Yo iba sin mascarilla para que no me reconocieran. Pepa no me reconoció. Pero en ese momento no llevaba mascarilla para pasar desapercibido, para que nadie supiera quién era. Lo hacía porque las mascarillas están racionadas. Las buenas (ffp2 y ffp3) muy racionadas (solo para ponerte el súper EPI) y las quirúrgicas bastante racionadas. En esa jornada ya había gastado tres (2 quirúrgicas y una buena) necesarias para el trabajo que había realizado. Luego ya no había. En el reino donde vive Cóvid, yo iba sin mascarilla porque no había más.
Después de 6 días de trabajo, que en sucesivas entradas os iré relatando con detalle, tengo varios días libres para poner al día este diario. Escribo y afuera llueve como si no hubiera un mañana. Quizá no lo haya. Quién sabe cómo saldremos de esta, qué mundo nos espera a partir de ahora. Pero lo que quiero decir es que las lluvias están dejando el abril más bello que recuerdo. Cuando voy al trabajo, empieza el amanecer: espectáculo, cine. A la vuelta, sin embargo, cruzo muchos campos y dehesas con la Sierra siempre al fondo, con nubes deshilachadas que la cubren y que se rompen en las crestas. El campo está verde, lo juro. Todos los árboles están echando brotes como locos (fresnos, encinas, álamos negros, arces, rebollos), y las flores (hipéricos, arenarias, margaritas, turmeras, centauras) se combinan con el verde intenso de la hierba, pocas veces visto por aquí con este esplendor. Los milanos sobrevuelan la carretera. Es mi ave favorita, porque tiene un movimiento de hombro único, bello y altanero. Más arriba los buitres acechan circularmente. En casa de Lebowski hay mirlos y petirrojos y mosquiteros y, por supuesto, Lúa, la perrita que sube las escaleras hacia atrás y no se pierde un peli. Cuando salen otros perros, ladra como si ella fuera la directora y tuviera que poner orden en ese argumento poco claro.
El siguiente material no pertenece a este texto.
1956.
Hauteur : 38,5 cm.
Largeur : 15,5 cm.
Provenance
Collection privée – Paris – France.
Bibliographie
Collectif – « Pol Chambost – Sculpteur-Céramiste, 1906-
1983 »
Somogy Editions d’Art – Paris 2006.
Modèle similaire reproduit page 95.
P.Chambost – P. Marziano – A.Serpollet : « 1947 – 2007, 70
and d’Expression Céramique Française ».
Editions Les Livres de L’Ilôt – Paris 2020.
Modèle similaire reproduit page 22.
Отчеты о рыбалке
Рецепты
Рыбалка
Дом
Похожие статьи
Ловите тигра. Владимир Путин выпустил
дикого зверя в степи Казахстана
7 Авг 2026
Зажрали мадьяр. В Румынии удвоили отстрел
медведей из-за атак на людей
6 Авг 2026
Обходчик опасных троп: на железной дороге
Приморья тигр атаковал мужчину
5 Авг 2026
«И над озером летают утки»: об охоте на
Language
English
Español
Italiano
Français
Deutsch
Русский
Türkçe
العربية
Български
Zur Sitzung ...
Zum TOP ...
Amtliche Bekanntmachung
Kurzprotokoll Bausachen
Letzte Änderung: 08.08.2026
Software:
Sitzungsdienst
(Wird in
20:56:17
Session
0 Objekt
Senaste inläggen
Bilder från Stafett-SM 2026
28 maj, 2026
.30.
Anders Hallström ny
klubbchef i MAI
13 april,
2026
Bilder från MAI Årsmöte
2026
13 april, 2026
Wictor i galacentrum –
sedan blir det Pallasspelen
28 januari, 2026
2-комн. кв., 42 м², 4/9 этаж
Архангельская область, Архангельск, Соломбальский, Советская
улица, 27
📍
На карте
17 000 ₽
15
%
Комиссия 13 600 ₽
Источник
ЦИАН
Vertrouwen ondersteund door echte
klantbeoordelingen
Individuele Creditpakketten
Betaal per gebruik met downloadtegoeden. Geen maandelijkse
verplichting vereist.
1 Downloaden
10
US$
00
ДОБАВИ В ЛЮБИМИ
Los científicos están señalando que el ecocidio al que estamos sometiendo al planeta, la destrucción de los ecosistemas y de la biodiversidad, aumentan nuestra exposición a los virus y a las pandemias. Que si no revertimos la situación, no solo el cambio climático nos hará pedazos, sino que las súperbacterias, los súpervirus, y otras cosas chungas acabarán con nosotros. La naturaleza no nos reconoce tampoco. Ya no somos sus hijos predilectos. Nuestros aplausos le deben parecer el póstumo aletear de una especie extinguida.